[What to do]: In the blog post about Waterbury, Connecticut, what is the name of the autobiography that is quoted?

[Document excerpt]:
______________________________
"[MGM] was one big happy family and a little kingdom. Everything was provided for us, from singing lessons to barbells. All we had to do was inhale, exhale and be charming. I used to dread leaving the studio to go out into the real world, because to me the studio was the real world." -- Van Johnson, actor
Read Jacqueline Lynch's detailed account (complete with newsreel screen shots) of Rosiland Russell's last visit to her prophetically named hometown, Waterbury, Connecticut just before it was deluged by swollen tributaries.

“Nineteen fifty-five was my year for attracting natural disasters,” quips Ms. Russell in her autobiography Life Is A Banquet.

It's one of those strange posts that I didn't know I wanted to read until after I had read it.
______________________________
Stored records
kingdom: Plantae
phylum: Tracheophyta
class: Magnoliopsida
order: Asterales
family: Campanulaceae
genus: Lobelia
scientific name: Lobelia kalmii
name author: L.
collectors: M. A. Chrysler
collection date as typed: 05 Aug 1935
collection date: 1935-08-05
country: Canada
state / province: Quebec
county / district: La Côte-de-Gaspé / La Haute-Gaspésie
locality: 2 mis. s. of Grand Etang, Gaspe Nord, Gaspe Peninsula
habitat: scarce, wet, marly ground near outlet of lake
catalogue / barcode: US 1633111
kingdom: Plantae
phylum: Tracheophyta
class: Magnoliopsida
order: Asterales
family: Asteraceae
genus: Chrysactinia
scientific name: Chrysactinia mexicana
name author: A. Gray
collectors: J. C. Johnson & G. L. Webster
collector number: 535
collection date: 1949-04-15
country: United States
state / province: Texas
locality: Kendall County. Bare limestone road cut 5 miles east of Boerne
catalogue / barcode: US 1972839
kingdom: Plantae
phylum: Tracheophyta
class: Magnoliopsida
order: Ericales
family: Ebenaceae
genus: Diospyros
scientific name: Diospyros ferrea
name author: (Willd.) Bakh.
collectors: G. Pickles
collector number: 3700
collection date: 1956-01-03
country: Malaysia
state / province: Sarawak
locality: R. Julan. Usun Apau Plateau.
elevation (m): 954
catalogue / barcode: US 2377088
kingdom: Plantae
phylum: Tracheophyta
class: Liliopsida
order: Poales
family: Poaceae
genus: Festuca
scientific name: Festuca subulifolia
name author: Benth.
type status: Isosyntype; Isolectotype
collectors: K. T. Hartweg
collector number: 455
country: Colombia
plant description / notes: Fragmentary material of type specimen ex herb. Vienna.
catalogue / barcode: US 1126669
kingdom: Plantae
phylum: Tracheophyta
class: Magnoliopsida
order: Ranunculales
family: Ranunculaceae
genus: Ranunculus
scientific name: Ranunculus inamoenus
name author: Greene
______________________________
[Task response]: Life Is A Banquet